More than 200 Northern Virginia commuters debated the car-pooling restrictions on I-66 at a public hearing last night, and most had the same message: they're tired of life in the slow lane.
But Virginia Highway Commissioner Harold King told reporters that he will not even consider easing the road's HOV-4 rule (which reserves the highway for so-called high-occupancy vehicles containing at least four persons during rush hours) until the end of the year.
It will take at least that long, he said, for the state highway department to complete construction of a road connecting I-66 with the Dulles Access Road and to measure the connector's effect on I-66 traffic.
"It looks like maybe by this coming December we could have sufficient data" to make a decision, King said. "I want to see the data before we make any changes."
King's statement seems sure to hinder efforts by a vocal group of area politicians, led by Rep. Frank Wolf (R-Va.) to allow three-person car pools to use the 10-mile stretch of I-66 inside the beltway during peak traffic periods.
The HOV-4 restrictions were imposed in 1977 as a compromise after Arlington residents balked at plans for an eight-lane highway through their community and the project was cut to four lanes.
Federal regulations specify that the restrictions may be modified by the Virginia highway department, with the agreement of federal and area transportation officials.
The U.S. secretary of transportation may also change the restrictions upon consultation with state and area officials.
Wolf, as well as Virginia's Republican Sens. John Warner and Paul S. Trible Jr., made it clear that they favor easing the restrictions.
"This highway is vastly underutilized," Wolf said, arguing that it is operating at between 18 and 28 percent of its capacity during rush hours. "There is no other area in the United States that has a four-person car-pool requirement."
The area's three members of Congress, sitting on a panel with state and federal highway officials, heard from more than 50 speakers, most of whom had driven through rush-hour traffic to attend the hearing at George Mason Junior-Senior High School in Falls Church.
Among their number were car-pool members and Arlington residents, who favored keeping the restrictions intact. But most spoke for commuters from developing Fairfax and Loudoun counties, complaining about recent highway department figures showing that the road carries only about 10 cars a minute during its peak periods.
"The most expensive 10 miles of highway ever built was opened last year, and the very people who need it the most are disenfranchised," said WMAL traffic reporter "Capt. Dan" Rosenson. "At that rate, the multimillion-dollar bike path along the side could carry more vehicles than I-66 does."

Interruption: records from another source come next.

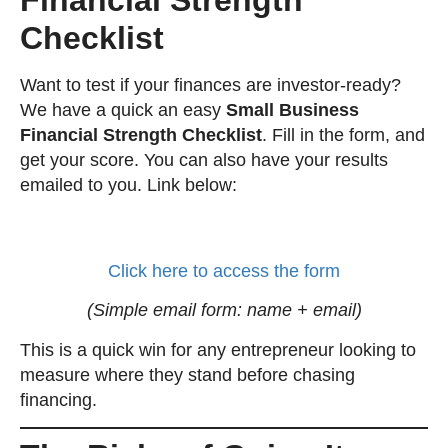
Checklist
Want to test if your finances are investor-ready?
We have a quick an easy
Small Business
Financial Strength Checklist
. Fill in the form, and
get your score. You can also have your results
emailed to you. Link below:
Click here to access the form
(Simple email form: name + email)
This is a quick win for any entrepreneur looking to
measure where they stand before chasing
financing.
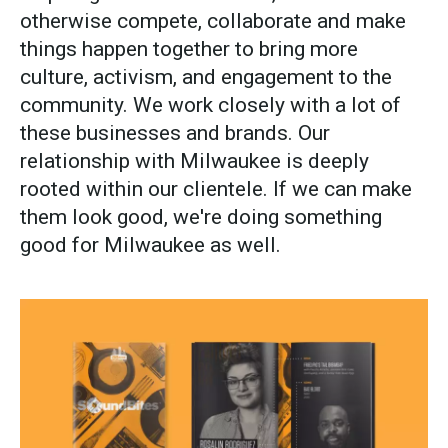
otherwise compete, collaborate and make
things happen together to bring more
culture, activism, and engagement to the
community. We work closely with a lot of
these businesses and brands. Our
relationship with Milwaukee is deeply
rooted within our clientele. If we can make
them look good, we're doing something
good for Milwaukee as well.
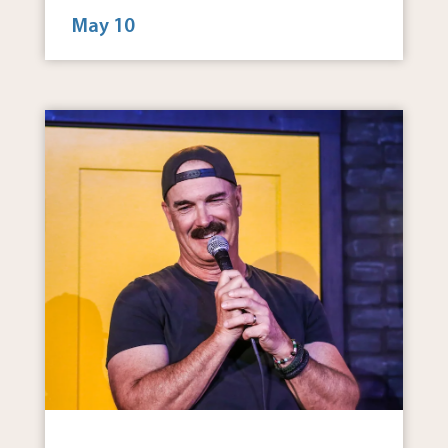
May 10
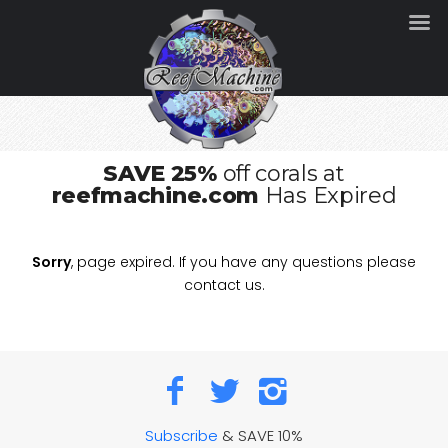
SAVE 25%
off corals at
reefmachine.com
Has Expired
Sorry
, page expired. If you have any questions please
contact us.
Subscribe
& SAVE 10%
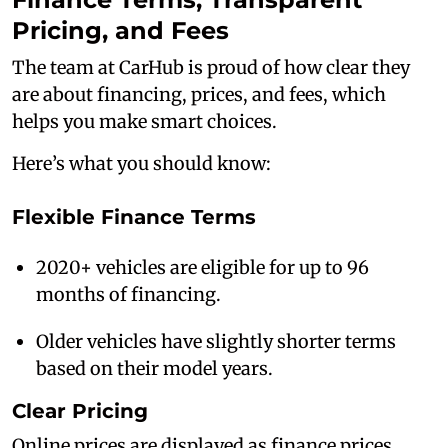
Pricing, and Fees
The team at CarHub is proud of how clear they
are about financing, prices, and fees, which
helps you make smart choices.
Here’s what you should know:
Flexible Finance Terms
2020+ vehicles are eligible for up to 96
months of financing.
Older vehicles have slightly shorter terms
based on their model years.
Clear Pricing
Online prices are displayed as finance prices,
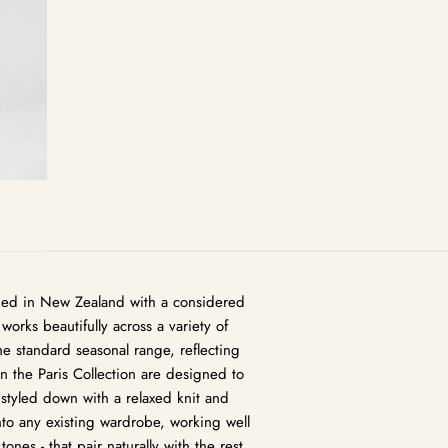
igned in New Zealand with a considered
works beautifully across a variety of
the standard seasonal range, reflecting
in the Paris Collection are designed to
 styled down with a relaxed knit and
nto any existing wardrobe, working well
tones - that pair naturally with the rest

Other complaints were lodged by the handicapped, as well as motorcyclists and drivers of small foreign cars, who are barred from the highway automatically because their vehicles can't hold four people.
Proponents of the restrictions argued that the occupancy requirements will ultimately allow I-66 to carry far more people at peak times than it would otherwise be able to do, and said that existing usage figures are inadequate because they count only cars--not people.

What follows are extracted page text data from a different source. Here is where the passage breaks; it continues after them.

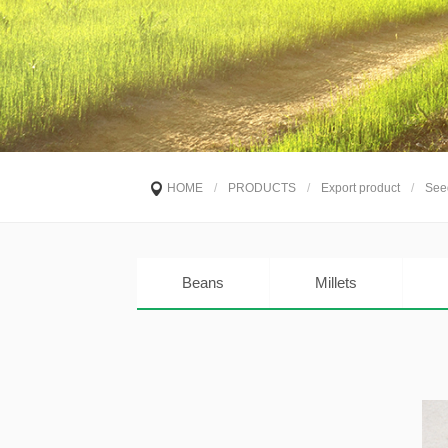
HOME
/
PRODUCTS
/
Export product
/
See
Beans
Millets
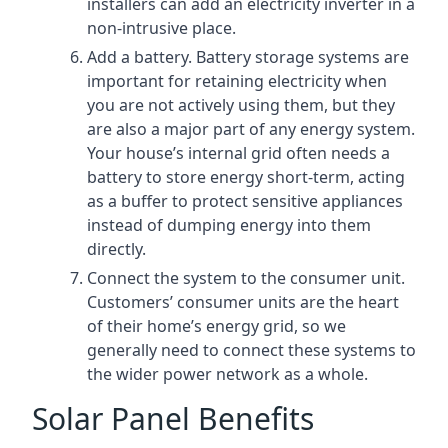
installers can add an electricity inverter in a
non-intrusive place.
Add a battery. Battery storage systems are
important for retaining electricity when
you are not actively using them, but they
are also a major part of any energy system.
Your house’s internal grid often needs a
battery to store energy short-term, acting
as a buffer to protect sensitive appliances
instead of dumping energy into them
directly.
Connect the system to the consumer unit.
Customers’ consumer units are the heart
of their home’s energy grid, so we
generally need to connect these systems to
the wider power network as a whole.
Solar Panel Benefits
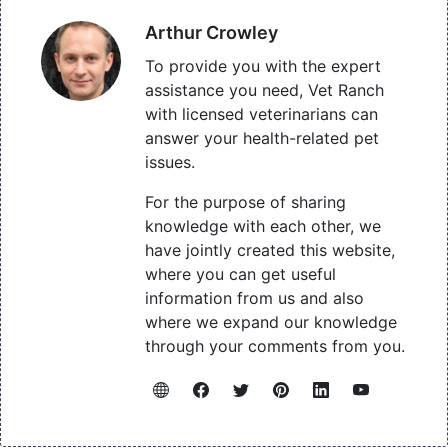
Arthur Crowley
To provide you with the expert
assistance you need, Vet Ranch
with licensed veterinarians can
answer your health-related pet
issues.
For the purpose of sharing
knowledge with each other, we
have jointly created this website,
where you can get useful
information from us and also
where we expand our knowledge
through your comments from you.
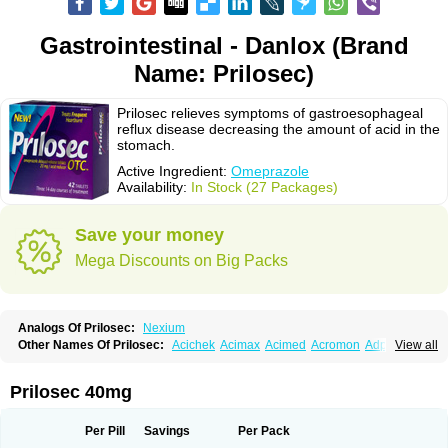
Gastrointestinal - Danlox (Brand
Name: Prilosec)
Prilosec relieves symptoms of gastroesophageal
reflux disease decreasing the amount of acid in the
stomach.
Active Ingredient:
Omeprazole
Availability:
In Stock (27 Packages)
Save your money
Mega Discounts on Big Packs
Analogs Of Prilosec:
Nexium
Other Names Of Prilosec:
Acichek
Acimax
Acimed
Acromon
Adprazole
View all
Agastin
Agrixal
Airomet-aom
Alboz
Alcerelief
Alevior
Alsidol
Altosec
Anadir
Anasec
Antra
Antramups
Aprazole
Arpezol
Asec
Aspra
Audazol
Aulcer
Avizol
Aziatop
Belifax
Benformin
Biocid
Bioprazol
Brux
Prilosec 40mg
Buscogast
Bysec
Candazol
Ceprandal
Cizole
Cletus
Cosec
Coszol
Cozep
Criogel
Danlox
Demeprazol
Desec
Diocid
Diorium
Docomepra
Dolintol
Domer
Domperon-o
Domstal-rd
Dosate
Dotrome
Dudencer
Per Pill
Savings
Per Pack
Duogas
Durosec
Efome
Efrozin
Elcodrop
Elcofar
Elcontrol
Elgam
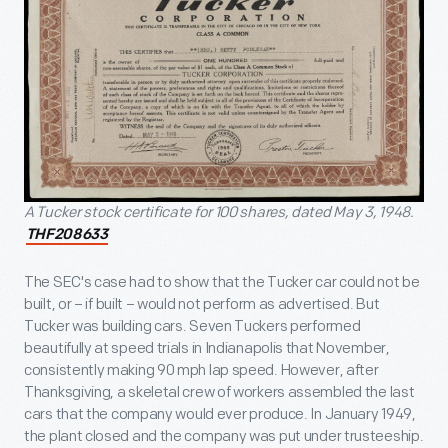
A Tucker stock certificate for 100 shares, dated May 3, 1948.
THF208633
The SEC's case had to show that the Tucker car could not be
built, or – if built – would not perform as advertised. But
Tucker was building cars. Seven Tuckers performed
beautifully at speed trials in Indianapolis that November,
consistently making 90 mph lap speed. However, after
Thanksgiving, a skeletal crew of workers assembled the last
cars that
the company would ever produce. In January 1949,
the plant closed and the company was put under trusteeship.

They argued that car-pooling restrictions also encourage the use of mass transportation and energy conservation.
"One of the lessons we have clearly learned from the Shirley Highway express lanes is that the opportunity to bypass congested roadway conditions is a powerful incentive to increase vehicle occupancies," said Arlington County Board Chairman Ellen Bozman. "That incentive would quickly disappear if the express lanes were to become congested as well."
Without car-pool restrictions, proponents said, I-66 traffic would quickly overload the Theodore Roosevelt Bridge and turn the $250 million highway into a vast parking lot.

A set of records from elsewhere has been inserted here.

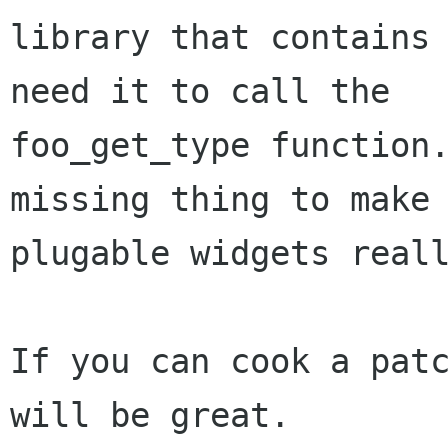
library that contains 
need it to call the

foo_get_type function.
missing thing to make 
plugable widgets reall
If you can cook a patc
will be great.
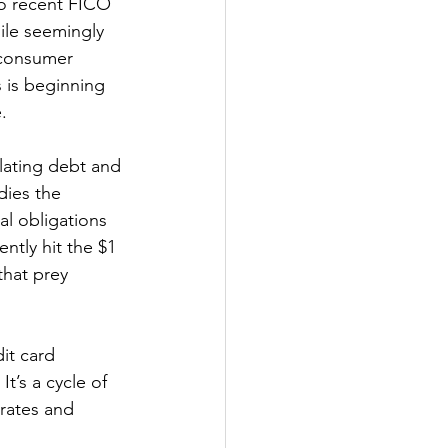
to recent FICO 
ile seemingly 
n consumer 
s is beginning 
.
lating debt and 
dies the 
al obligations 
ntly hit the $1 
 that prey 
it card 
t’s a cycle of 
rates and 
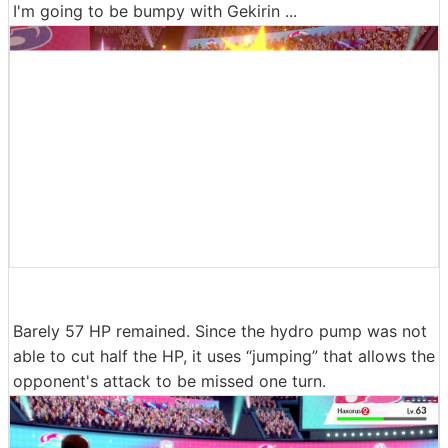
I'm going to be bumpy with Gekirin ...
Barely 57 HP remained. Since the hydro pump was not
able to cut half the HP, it uses “jumping” that allows the
opponent's attack to be missed one turn.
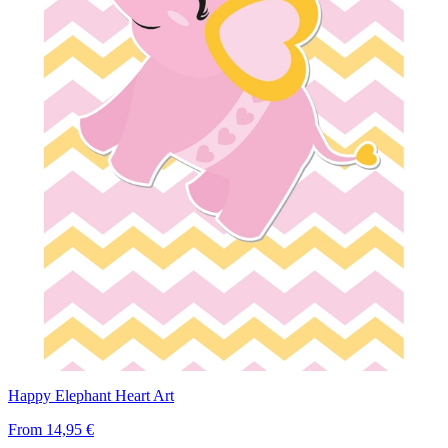
Happy Elephant Heart Art
From
14,95 €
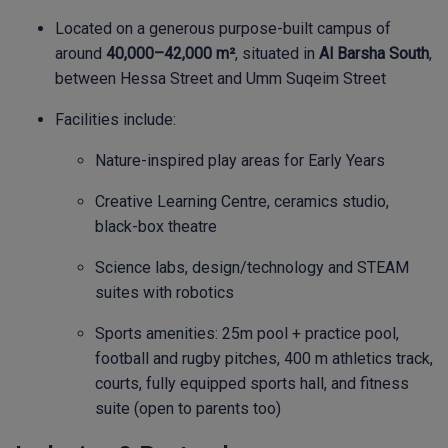
Located on a generous purpose-built campus of
around
40,000–42,000 m²
, situated in
Al Barsha South
,
between Hessa Street and Umm Suqeim Street
Facilities include:
Nature-inspired play areas for Early Years
Creative Learning Centre, ceramics studio,
black-box theatre
Science labs, design/technology and STEAM
suites with robotics
Sports amenities: 25m pool + practice pool,
football and rugby pitches, 400 m athletics track,
courts, fully equipped sports hall, and fitness
suite (open to parents too)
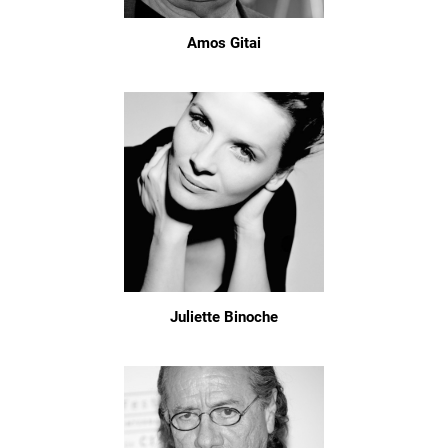
Amos Gitai
Juliette Binoche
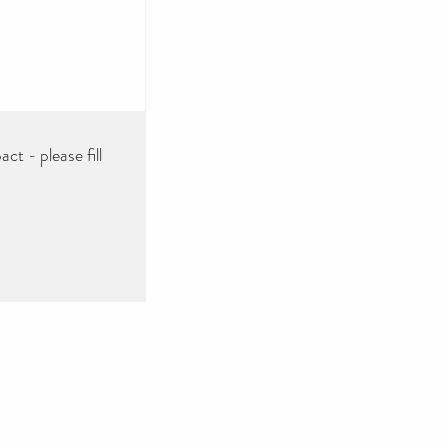
ct - please fill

State highway officials have argued that it is not fair to judge the effectiveness of the restrictions yet because the highway has been open for only three months. They said it will take more time for commuters to organize themselves into car pools.
"I came here to hear from the public and all I've heard are politicians," said Del. Vincent F. Callahan (R-Fairfax), as he watched a parade of elected officials march up to the speaker's podium. "I guess it's an election year."